> _TASK OBJECTIVE_: Reproduce every text line of the records below verbatim, omitting the pictures.

> _DATASET EXCERPTS_:
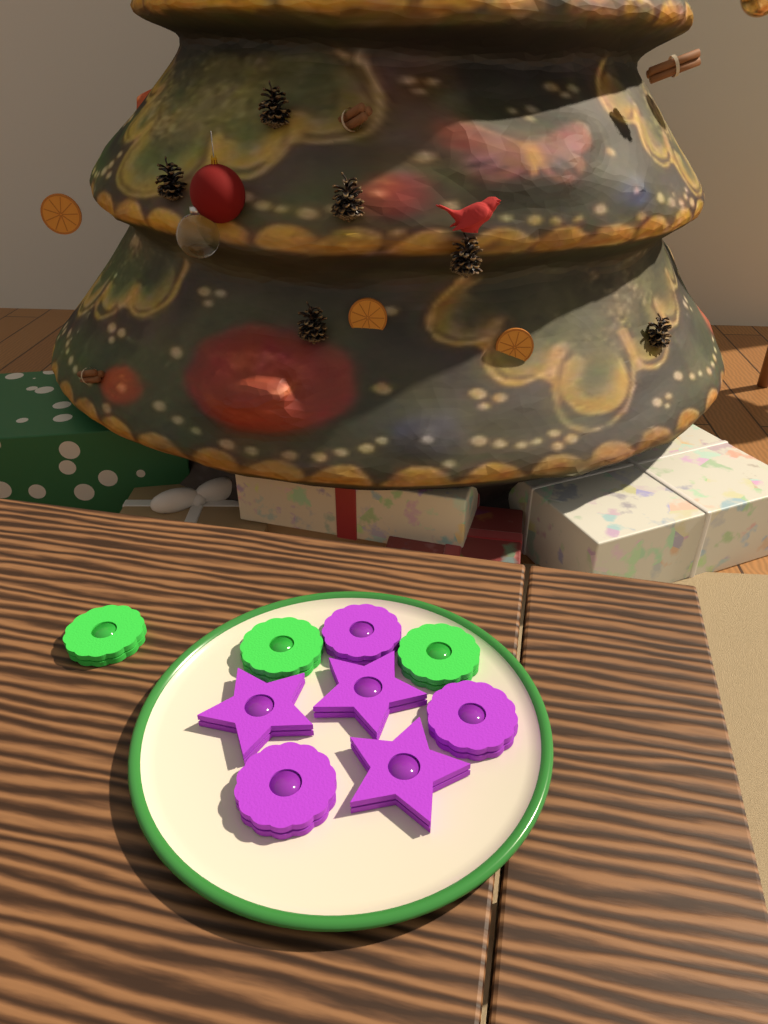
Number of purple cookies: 6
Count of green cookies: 3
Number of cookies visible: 9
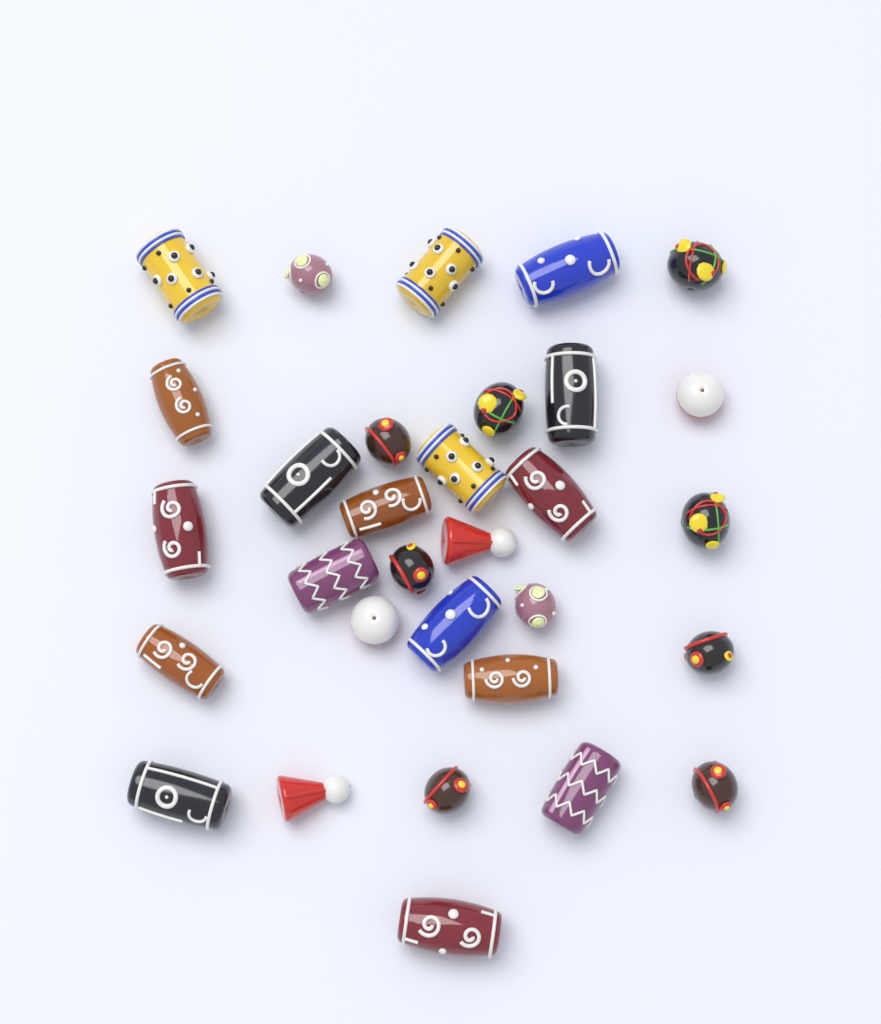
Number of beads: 31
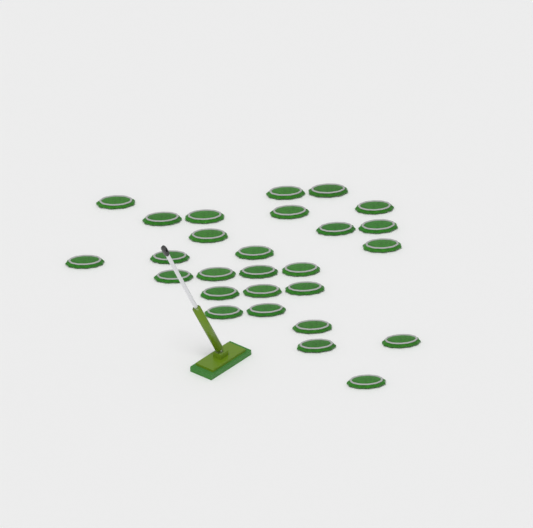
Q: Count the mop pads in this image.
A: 27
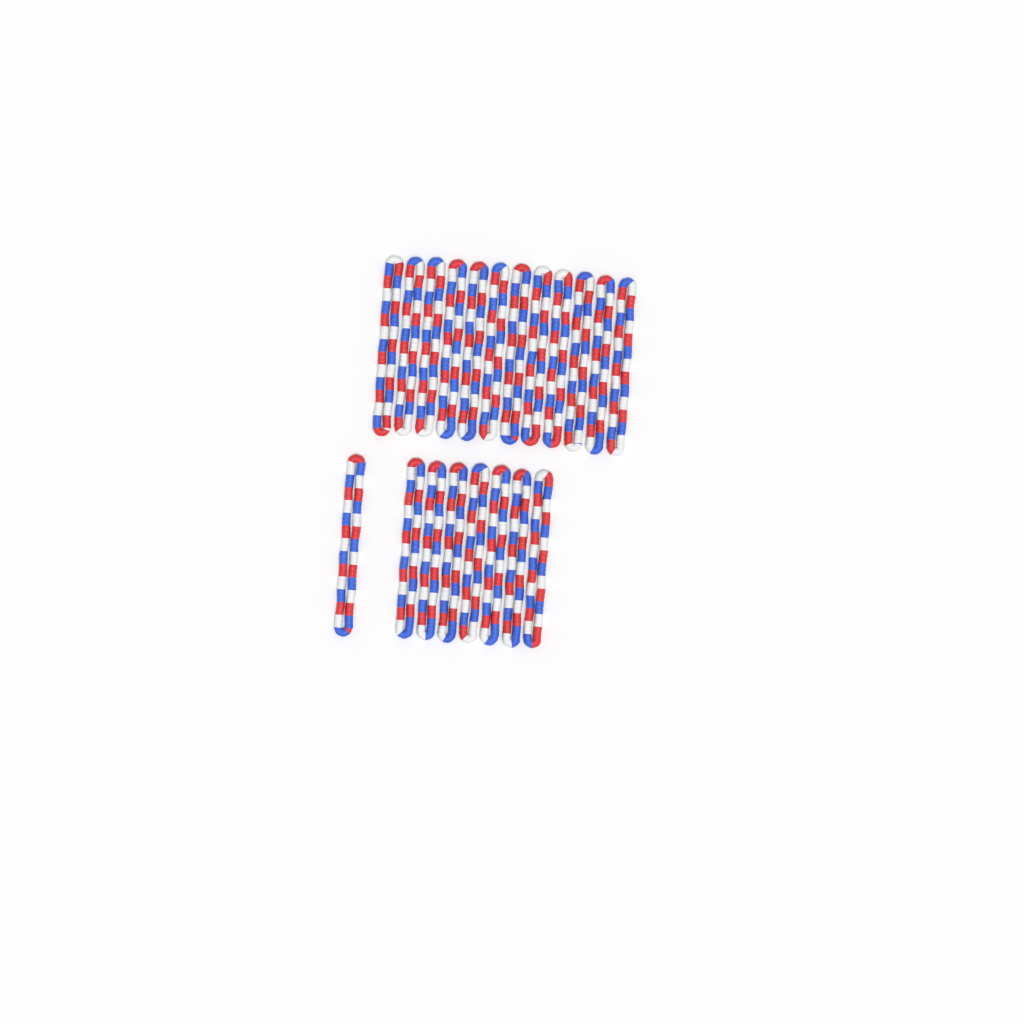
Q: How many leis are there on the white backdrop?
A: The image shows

> _SOLUTION TO THIS TASK_:
Number of purple cookies: 6
Count of green cookies: 3
Number of cookies visible: 9
Number of beads: 31
Q: Count the mop pads in this image.
A: 27
Q: How many leis are there on the white backdrop?
A: The image shows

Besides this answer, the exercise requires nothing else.